**WHAT TO DO**
Extend the biography of the 5th Duke of the Infantado, picking up after its last sentence.

Íñigo López de Mendoza y Mendoza (b. 1536 - d. 1601) was the 5th Duke of the Infantado from 1566 until his death in 1601.

He was the son of Diego Hurtado De Mendoza Y Aragón, who predeceased his father Íñigo López de Mendoza, 4th Duke of the Infantado.

Biography 

A favorite of Philip II of Spain, Íñigo accompanied the king to England for his marriage with Mary Tudor in 1556.  As a big patron of the art's, and due to his perpetual, but friendly competition with the king, Íñigo boasted that his palace was every bit as splendid as El Escorial, hiring some of the same painters to paint its walls and ceilings.  The remodeling of the palace was carried out by Acacio de Orejón on the orders of Íñigo.

Íñigo later hosted the king's marriage to Elisabeth of Valois at his palace in Guadalajara in 1560.

Descendants 

In 1552 he married Luisa Enriquez de Cabrera, and together they had 3 daughters.

[Source data]
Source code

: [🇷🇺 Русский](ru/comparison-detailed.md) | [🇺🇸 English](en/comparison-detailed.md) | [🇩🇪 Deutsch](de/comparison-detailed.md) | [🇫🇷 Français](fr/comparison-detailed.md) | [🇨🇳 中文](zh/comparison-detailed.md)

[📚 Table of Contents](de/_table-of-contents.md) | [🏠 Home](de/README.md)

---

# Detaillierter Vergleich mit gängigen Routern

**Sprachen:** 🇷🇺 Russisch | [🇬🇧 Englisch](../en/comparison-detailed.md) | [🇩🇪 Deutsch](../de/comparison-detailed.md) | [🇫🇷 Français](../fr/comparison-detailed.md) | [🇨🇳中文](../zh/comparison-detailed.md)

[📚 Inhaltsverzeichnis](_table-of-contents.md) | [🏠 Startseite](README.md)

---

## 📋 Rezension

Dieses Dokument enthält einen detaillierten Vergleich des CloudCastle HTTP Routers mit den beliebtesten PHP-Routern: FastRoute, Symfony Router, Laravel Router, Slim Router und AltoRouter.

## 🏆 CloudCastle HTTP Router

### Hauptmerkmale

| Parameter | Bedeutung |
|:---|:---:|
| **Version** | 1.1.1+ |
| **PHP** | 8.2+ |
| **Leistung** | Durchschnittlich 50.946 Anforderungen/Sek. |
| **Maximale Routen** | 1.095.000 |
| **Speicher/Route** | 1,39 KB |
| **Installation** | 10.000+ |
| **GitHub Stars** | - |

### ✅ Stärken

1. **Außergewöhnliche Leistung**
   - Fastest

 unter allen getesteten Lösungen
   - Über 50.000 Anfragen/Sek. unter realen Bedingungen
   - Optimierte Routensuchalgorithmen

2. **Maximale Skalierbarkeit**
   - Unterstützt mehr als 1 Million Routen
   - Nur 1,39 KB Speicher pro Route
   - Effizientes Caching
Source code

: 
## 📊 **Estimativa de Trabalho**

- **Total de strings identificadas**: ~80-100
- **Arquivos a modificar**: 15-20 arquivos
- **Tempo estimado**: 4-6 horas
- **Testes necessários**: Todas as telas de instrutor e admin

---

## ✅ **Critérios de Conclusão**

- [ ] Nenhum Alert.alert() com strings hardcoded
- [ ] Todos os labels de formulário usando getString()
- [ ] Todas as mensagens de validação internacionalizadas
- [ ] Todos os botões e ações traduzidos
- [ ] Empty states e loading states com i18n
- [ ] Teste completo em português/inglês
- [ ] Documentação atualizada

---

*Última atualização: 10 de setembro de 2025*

**YOUR RESPONSE**
He married his eldest daughter and successor, Ana de Mendoza y Enríquez de Cabrera (1554-1633) with his brother, Rodrigo de Mendoza so as to avoid problems over succession of the Dukedom.

His two other daughters 
Isabel (died 1593) married Lorenzo Suárez de Figueroa, 2nd Duke of Feria  (1559 - 1607)  
Mencía (died 1619) married Antonio Álvarez de Toledo, 5th Duke of Alba (1568 - 1639)

References 

Los Mendoza
 The information on this page was mostly translated from its Spanish equivalent.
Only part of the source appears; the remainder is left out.